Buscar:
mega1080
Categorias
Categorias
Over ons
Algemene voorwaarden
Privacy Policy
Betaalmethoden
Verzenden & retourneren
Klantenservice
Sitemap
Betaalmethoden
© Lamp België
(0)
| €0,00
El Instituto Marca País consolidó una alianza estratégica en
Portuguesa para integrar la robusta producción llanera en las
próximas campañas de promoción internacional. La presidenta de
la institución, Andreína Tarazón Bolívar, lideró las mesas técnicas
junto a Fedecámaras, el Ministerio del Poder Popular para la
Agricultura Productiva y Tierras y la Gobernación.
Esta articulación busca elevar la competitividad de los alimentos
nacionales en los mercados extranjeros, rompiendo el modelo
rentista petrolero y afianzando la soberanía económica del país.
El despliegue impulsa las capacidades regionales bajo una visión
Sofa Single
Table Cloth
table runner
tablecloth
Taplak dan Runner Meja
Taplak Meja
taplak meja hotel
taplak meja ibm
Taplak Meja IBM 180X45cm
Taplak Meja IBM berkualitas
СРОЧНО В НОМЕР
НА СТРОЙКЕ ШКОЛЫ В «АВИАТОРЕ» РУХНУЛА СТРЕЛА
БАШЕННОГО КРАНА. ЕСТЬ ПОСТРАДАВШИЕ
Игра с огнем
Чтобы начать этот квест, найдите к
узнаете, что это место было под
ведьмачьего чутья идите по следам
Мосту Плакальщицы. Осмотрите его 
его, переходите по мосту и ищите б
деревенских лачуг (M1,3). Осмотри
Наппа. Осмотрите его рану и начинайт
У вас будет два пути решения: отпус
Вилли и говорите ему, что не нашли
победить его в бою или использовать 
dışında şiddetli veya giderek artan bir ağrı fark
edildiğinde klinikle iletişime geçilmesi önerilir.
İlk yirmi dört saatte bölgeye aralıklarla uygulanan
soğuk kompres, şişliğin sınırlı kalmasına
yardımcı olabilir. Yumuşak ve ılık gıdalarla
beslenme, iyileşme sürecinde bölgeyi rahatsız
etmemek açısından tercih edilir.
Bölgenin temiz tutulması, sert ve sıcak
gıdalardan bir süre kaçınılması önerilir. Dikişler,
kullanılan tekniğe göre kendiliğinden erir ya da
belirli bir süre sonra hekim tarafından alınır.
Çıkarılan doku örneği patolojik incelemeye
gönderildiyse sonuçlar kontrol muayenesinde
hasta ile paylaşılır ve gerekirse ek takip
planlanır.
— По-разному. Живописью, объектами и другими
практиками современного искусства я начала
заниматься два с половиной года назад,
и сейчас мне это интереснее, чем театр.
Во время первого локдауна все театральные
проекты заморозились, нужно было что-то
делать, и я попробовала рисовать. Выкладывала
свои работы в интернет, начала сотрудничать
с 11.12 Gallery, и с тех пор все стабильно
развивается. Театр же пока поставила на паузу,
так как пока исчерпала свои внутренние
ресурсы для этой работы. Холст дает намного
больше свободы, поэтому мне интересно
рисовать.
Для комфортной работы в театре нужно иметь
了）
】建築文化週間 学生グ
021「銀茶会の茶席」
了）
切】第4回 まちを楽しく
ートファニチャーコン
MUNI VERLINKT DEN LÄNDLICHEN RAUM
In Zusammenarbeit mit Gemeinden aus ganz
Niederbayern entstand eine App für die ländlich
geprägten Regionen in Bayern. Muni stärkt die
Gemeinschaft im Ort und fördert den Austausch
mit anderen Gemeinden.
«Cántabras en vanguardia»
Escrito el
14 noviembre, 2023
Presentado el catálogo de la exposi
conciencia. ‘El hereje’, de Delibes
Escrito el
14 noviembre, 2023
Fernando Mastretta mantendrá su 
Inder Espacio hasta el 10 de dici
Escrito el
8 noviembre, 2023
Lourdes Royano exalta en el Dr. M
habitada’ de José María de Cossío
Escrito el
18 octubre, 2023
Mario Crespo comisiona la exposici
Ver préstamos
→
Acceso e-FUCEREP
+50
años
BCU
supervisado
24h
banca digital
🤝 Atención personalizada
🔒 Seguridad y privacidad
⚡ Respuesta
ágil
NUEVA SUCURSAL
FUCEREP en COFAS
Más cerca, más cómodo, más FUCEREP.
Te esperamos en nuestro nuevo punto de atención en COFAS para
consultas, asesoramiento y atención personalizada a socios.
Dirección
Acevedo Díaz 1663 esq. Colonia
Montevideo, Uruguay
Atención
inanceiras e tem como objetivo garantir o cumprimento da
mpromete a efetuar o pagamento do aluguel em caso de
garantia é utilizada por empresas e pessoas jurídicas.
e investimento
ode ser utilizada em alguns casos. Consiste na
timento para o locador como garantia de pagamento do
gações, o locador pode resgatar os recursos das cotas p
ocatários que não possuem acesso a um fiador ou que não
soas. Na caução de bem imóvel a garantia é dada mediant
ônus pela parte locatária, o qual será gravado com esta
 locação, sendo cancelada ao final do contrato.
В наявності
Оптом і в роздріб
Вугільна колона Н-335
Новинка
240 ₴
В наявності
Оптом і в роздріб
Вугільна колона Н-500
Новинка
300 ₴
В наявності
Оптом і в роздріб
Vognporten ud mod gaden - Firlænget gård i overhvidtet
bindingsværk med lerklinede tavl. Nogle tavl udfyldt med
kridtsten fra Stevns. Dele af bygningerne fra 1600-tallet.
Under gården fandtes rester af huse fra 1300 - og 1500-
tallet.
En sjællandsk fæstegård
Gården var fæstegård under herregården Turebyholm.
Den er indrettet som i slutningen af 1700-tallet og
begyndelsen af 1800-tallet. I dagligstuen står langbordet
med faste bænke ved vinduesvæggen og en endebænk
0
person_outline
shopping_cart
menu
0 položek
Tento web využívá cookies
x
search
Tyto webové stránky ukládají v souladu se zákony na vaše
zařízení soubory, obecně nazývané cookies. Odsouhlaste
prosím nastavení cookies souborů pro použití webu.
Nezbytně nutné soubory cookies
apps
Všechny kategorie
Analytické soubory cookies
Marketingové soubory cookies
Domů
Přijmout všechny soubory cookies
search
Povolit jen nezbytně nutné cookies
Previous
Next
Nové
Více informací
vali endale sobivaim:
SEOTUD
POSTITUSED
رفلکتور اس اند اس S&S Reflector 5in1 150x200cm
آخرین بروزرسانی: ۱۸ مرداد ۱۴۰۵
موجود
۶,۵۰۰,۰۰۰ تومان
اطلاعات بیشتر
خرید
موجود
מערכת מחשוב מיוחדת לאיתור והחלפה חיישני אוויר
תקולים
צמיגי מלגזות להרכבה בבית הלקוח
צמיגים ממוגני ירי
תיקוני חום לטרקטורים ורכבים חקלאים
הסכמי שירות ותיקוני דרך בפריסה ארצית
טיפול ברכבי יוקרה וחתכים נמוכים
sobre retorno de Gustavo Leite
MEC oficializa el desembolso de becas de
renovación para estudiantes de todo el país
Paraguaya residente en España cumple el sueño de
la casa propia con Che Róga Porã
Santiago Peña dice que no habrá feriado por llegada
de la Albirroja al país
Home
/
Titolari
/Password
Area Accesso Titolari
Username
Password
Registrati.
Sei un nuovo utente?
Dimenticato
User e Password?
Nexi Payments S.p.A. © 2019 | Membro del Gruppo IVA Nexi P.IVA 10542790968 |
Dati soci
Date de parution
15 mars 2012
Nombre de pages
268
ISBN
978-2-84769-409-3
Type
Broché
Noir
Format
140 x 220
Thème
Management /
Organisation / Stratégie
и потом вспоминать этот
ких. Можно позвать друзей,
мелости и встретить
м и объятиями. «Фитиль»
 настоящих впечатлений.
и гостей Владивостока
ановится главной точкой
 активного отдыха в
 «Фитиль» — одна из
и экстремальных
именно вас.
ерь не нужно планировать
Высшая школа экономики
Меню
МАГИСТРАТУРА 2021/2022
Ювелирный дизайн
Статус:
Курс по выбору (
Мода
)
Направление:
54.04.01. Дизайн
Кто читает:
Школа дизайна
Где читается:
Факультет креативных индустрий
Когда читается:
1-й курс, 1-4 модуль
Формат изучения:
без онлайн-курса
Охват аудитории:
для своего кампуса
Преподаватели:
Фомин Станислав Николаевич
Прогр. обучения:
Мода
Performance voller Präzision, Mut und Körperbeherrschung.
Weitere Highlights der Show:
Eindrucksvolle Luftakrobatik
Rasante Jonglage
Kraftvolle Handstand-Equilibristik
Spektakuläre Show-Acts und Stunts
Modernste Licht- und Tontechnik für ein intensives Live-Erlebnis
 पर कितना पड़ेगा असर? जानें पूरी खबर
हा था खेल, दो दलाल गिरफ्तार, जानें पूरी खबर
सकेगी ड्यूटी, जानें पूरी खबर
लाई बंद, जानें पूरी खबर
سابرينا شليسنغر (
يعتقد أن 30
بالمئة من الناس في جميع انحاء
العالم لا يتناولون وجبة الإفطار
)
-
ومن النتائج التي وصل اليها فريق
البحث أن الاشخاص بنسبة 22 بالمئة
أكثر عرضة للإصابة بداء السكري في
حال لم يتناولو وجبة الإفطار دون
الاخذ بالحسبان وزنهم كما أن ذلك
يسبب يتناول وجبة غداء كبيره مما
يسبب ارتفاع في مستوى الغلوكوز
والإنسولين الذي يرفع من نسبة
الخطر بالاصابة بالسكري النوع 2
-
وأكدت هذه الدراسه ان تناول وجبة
****************************************
■ **Exercise objective**
Please swap "Sitemap" for "Site Map" in everything from the first line down to the line containing "junto a Fedecámaras, el", and write out only those lines with nothing else altered.

■ **Your solution**
Buscar:
mega1080
Categorias
Categorias
Over ons
Algemene voorwaarden
Privacy Policy
Betaalmethoden
Verzenden & retourneren
Klantenservice
Site Map
Betaalmethoden
© Lamp België
(0)
| €0,00
El Instituto Marca País consolidó una alianza estratégica en
Portuguesa para integrar la robusta producción llanera en las
próximas campañas de promoción internacional. La presidenta de
la institución, Andreína Tarazón Bolívar, lideró las mesas técnicas
junto a Fedecámaras, el Ministerio del Poder Popular para la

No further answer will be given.